Sikap PBNU soal Kebijakan Larangan Takbir Keliling Idul Fitri

Rabu, 21 April 2021 | 07:00 WIB

Sikap PBNU soal Kebijakan Larangan Takbir Keliling Idul Fitri

Ketua Pengurus Besar Nahdlatul Ulama (PBNU) H Robikin Emhas. (Foto: dok. istimewa)

Jakarta, NU Online

Ketua Pengurus Besar Nahdlatul Ulama (PBNU) H Robikin Emhas menyikapi kebijakan pemerintah soal larangan takbir keliling idul fitri tahun ini. Robikin menegaskan bahwa kegiatan yang dapat menyebabkan kerumunan massa sebaiknya dihindari selama angka penyebaran Covid-19 masih belum terkendali.


"Pada prinsipnya, selama angka penyebaran Covid-19 belum terkendali dan program vaksinasi belum selesai, maka kebijakan pembatasan pergerakan orang masih perlu dilakukan," ujar Robikin Emhas, Rabu (21/4).
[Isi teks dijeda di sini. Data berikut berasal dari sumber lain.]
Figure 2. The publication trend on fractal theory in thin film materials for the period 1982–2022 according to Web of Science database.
Menurut dia, takbir keliling dan berbagai kegiatan yang berpotensi tak mungkin menghindarkan kerumunan sebaiknya dihindari.
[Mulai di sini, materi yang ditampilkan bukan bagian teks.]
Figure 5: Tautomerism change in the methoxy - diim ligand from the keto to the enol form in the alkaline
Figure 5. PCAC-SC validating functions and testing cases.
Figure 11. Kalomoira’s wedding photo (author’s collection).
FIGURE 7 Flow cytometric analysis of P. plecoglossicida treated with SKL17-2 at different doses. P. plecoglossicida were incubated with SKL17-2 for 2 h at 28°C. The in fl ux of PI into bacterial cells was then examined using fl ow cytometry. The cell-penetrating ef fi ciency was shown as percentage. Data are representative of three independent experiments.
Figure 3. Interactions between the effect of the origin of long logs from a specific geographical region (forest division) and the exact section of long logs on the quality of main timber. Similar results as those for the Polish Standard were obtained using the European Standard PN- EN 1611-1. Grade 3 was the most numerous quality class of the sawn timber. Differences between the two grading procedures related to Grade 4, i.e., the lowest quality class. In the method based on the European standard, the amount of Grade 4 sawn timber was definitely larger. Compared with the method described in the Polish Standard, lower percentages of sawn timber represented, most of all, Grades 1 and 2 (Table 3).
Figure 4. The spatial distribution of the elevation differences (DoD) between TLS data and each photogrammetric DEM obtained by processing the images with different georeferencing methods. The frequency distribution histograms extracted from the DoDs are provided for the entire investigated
"Namun hal itu tak boleh memadamkan nyala syiar keagamaan," jelasnya.


Dengan tetap mematuhi protokol kesehatan, imbuh Robikin, kita bisa menggemakan takbir dari rumah, surau, mushala, masjid dan berbagai tempat ibadah lainnya.


"Sekali lagi syaratnya mematuhi protokol kesehatan," tegasnya.


Selain itu, lanjutnya, masyarakat muslim dapat memanfaatkan sosial media dengan berbagai konten positif dan kreatif dalam merayakan idul fitri.


Sebelumnya, Menteri Agama Yaqut Cholil Qoumas menyebut bahwa takbir keliling pada malam Idul Fitri tidak diperkenankan di tahun ini.


Hal itu mengingat penularan Covid-19 masih terjadi di masyarakat. "Kami juga memberikan pembatasan terhadap kegiatan takbir ini, takbir keliling tidak kita perkenankan," kata Yaqut usai rapat kabinet terbatas di Istana Merdeka, Jakarta, Senin (19/4) kemarin.


Menurut Yaqut, pelarangan takbir keliling bukan tanpa alasan. Kegiatan tersebut dinilai berpotensi menimbulkan kerumunan sehingga berpeluang menularkan virus corona. Kendati demikian, pemerintah mempersilakan masyarakat menggelar takbir di masjid atau mushala.


Namun, takbir yang digelar di masjid atau mushala pun harus tetap disesuaikan dengan protokol kesehatan. "Itu pun tetap dengan pembatasan 50 persen dari kapasitas masjid atau mushala," ujarnya.